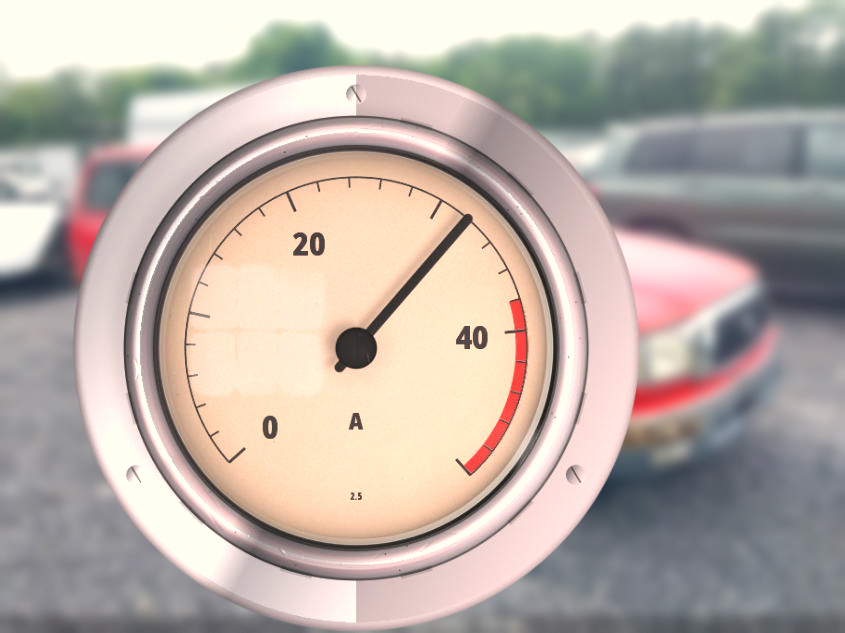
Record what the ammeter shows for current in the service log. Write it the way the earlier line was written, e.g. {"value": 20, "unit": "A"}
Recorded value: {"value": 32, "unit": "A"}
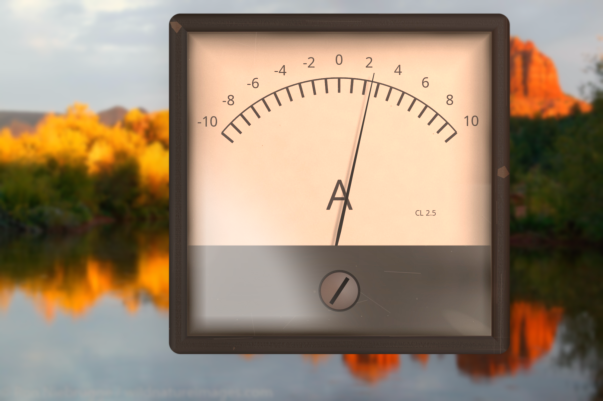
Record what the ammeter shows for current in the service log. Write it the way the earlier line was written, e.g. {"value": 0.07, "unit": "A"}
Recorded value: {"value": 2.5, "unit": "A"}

* * *

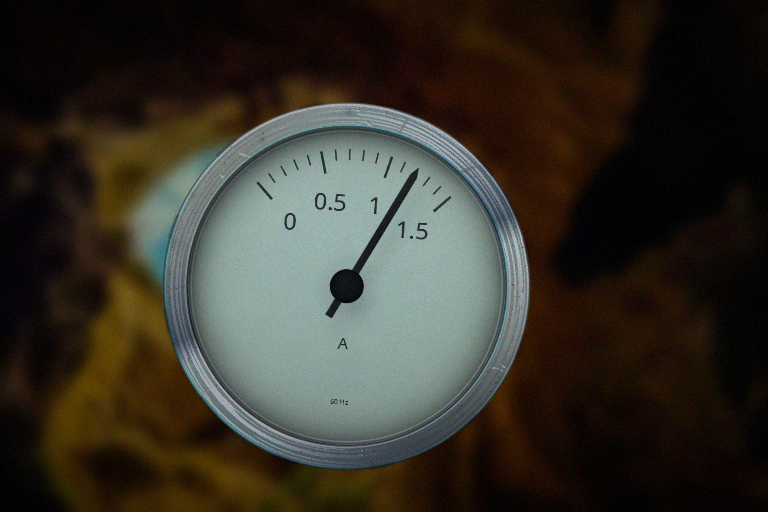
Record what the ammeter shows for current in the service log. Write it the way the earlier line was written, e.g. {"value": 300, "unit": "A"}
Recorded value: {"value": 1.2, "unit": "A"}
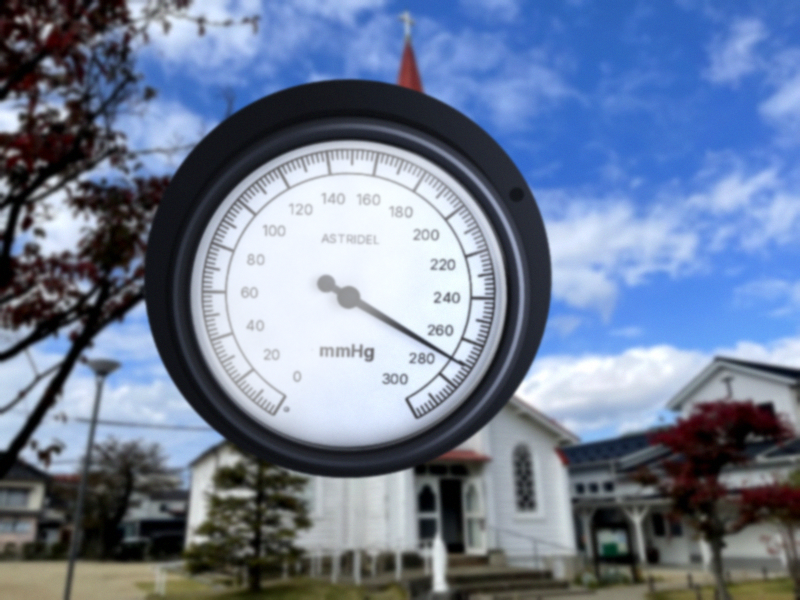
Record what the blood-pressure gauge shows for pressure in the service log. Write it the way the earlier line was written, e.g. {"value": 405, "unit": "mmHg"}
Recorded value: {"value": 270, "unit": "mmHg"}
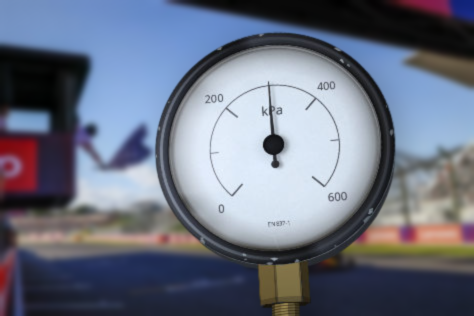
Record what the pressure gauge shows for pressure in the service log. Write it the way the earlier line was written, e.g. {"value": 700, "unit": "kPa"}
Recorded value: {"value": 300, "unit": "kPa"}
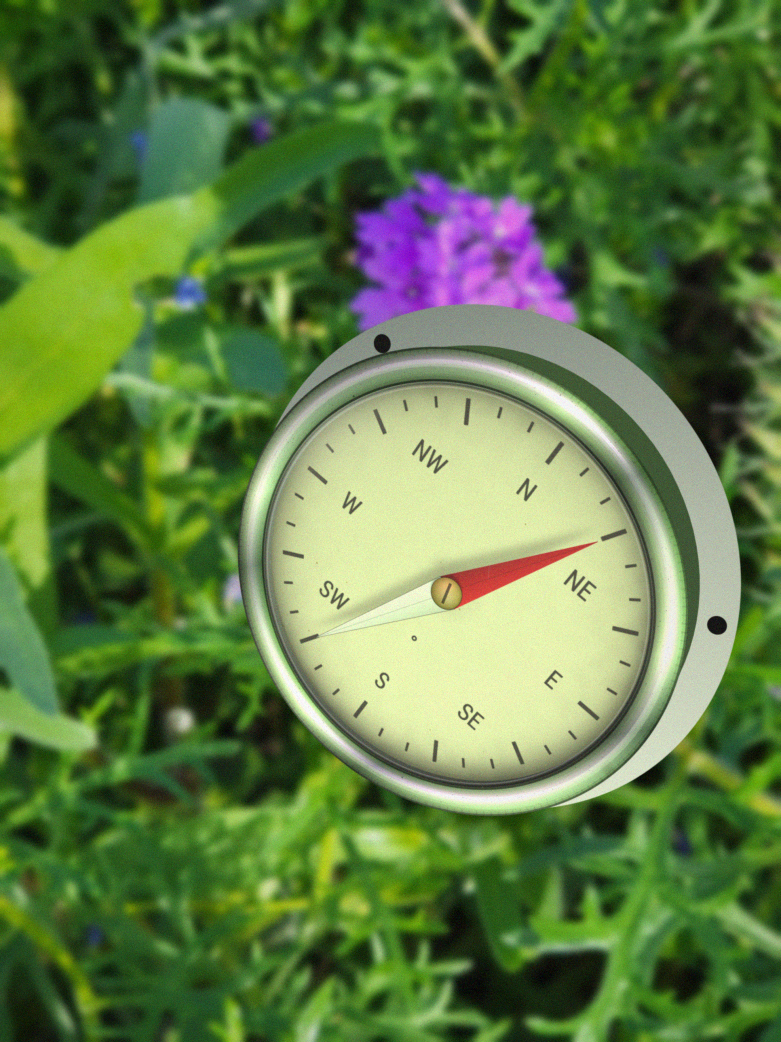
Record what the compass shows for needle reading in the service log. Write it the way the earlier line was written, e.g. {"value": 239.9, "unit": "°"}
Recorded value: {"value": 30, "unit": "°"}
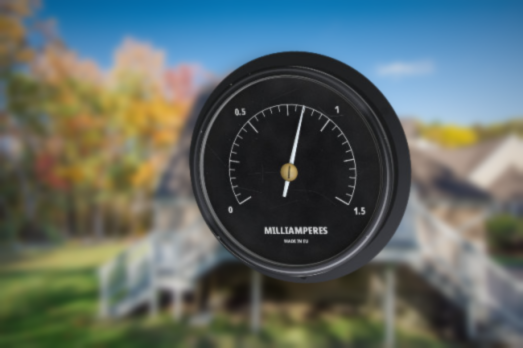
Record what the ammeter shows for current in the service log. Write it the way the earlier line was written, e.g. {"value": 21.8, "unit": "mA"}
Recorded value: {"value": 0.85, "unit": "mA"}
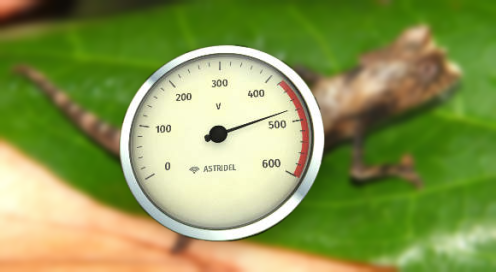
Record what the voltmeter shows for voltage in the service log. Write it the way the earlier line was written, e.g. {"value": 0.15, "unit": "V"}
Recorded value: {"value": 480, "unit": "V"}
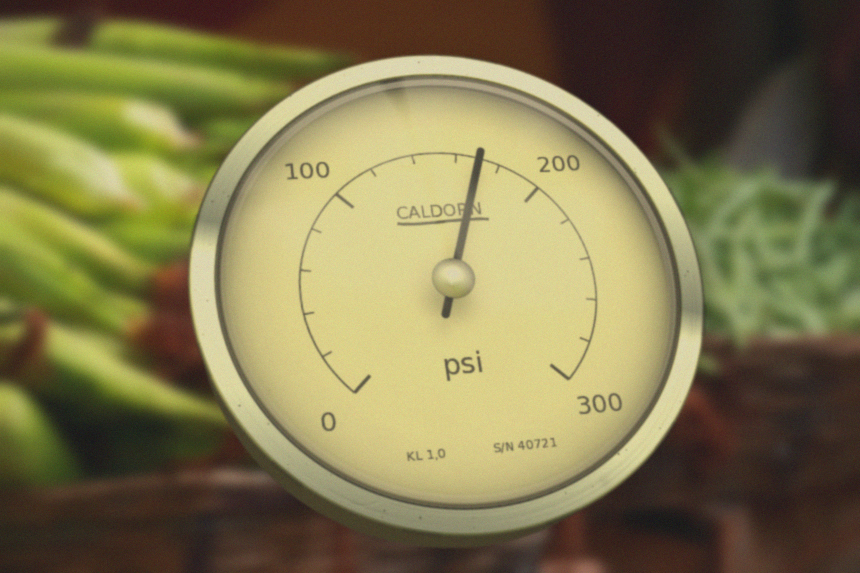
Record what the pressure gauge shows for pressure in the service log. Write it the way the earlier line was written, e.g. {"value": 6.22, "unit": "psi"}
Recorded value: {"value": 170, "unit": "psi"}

* * *

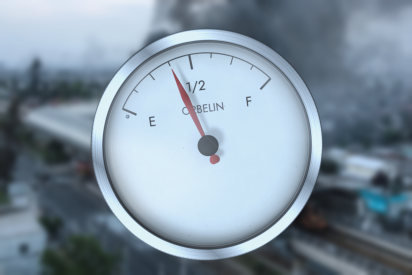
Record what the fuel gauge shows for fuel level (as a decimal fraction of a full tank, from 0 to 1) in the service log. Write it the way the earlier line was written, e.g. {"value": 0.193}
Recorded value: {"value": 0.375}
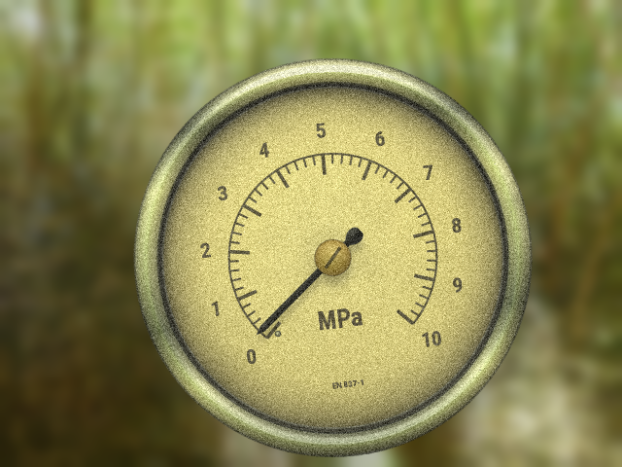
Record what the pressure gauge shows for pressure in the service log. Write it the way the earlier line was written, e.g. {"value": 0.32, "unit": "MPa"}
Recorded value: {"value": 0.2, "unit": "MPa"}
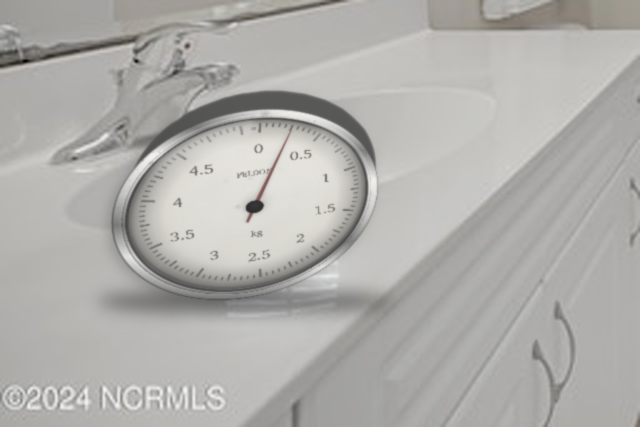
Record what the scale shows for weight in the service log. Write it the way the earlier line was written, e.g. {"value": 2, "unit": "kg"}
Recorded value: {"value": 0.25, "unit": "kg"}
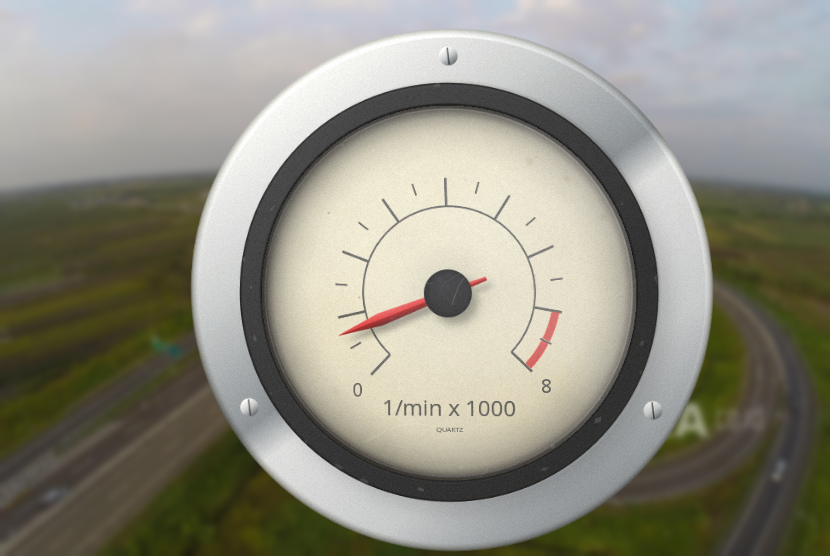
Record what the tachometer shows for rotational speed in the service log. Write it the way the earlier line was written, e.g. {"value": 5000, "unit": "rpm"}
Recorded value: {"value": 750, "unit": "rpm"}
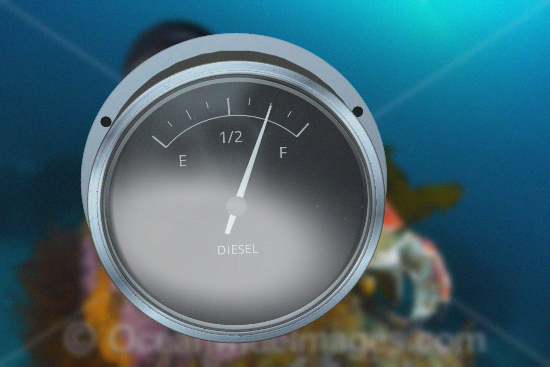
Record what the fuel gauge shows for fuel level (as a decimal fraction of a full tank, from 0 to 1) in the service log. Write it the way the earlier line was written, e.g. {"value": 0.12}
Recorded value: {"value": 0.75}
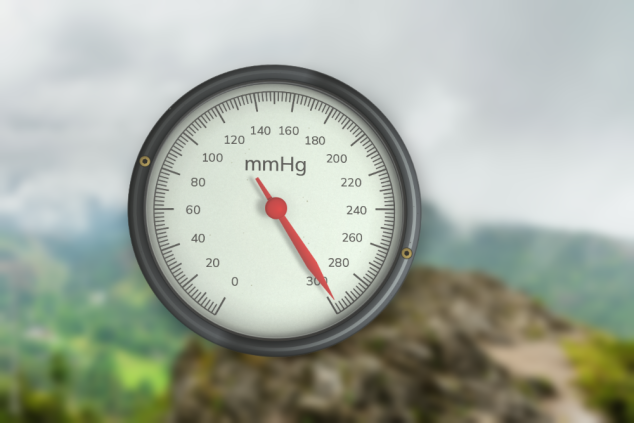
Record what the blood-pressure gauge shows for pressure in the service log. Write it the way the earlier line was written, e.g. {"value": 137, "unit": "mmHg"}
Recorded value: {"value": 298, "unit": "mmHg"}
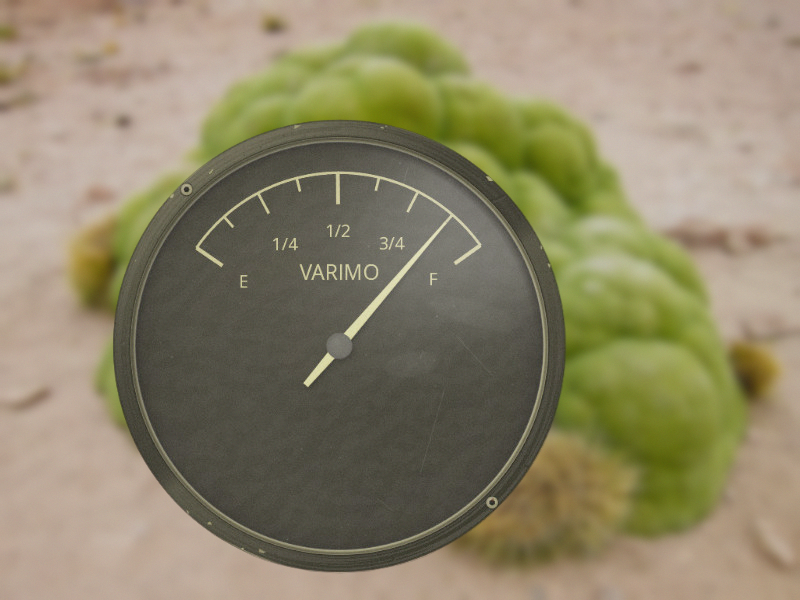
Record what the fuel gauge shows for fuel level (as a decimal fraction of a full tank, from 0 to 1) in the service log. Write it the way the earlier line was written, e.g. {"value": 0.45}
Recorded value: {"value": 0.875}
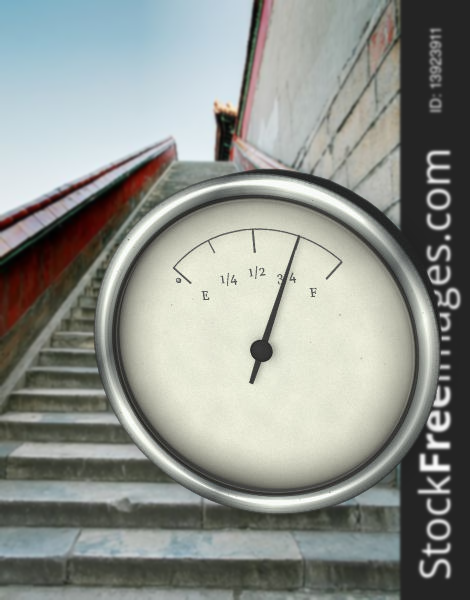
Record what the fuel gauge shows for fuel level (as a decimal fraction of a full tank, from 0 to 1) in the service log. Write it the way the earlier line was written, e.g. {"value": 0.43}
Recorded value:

* * *

WHAT THIS TASK INVOLVES
From the lines above, keep only those that contain the string "current". Case counts.

ANSWER TO THIS PROBLEM
Record what the ammeter shows for current in the service log. Write it the way the earlier line was written, e.g. {"value": 20, "unit": "A"}
Record what the ammeter shows for current in the service log. Write it the way the earlier line was written, e.g. {"value": 0.07, "unit": "A"}
Record what the ammeter shows for current in the service log. Write it the way the earlier line was written, e.g. {"value": 300, "unit": "A"}
Record what the ammeter shows for current in the service log. Write it the way the earlier line was written, e.g. {"value": 21.8, "unit": "mA"}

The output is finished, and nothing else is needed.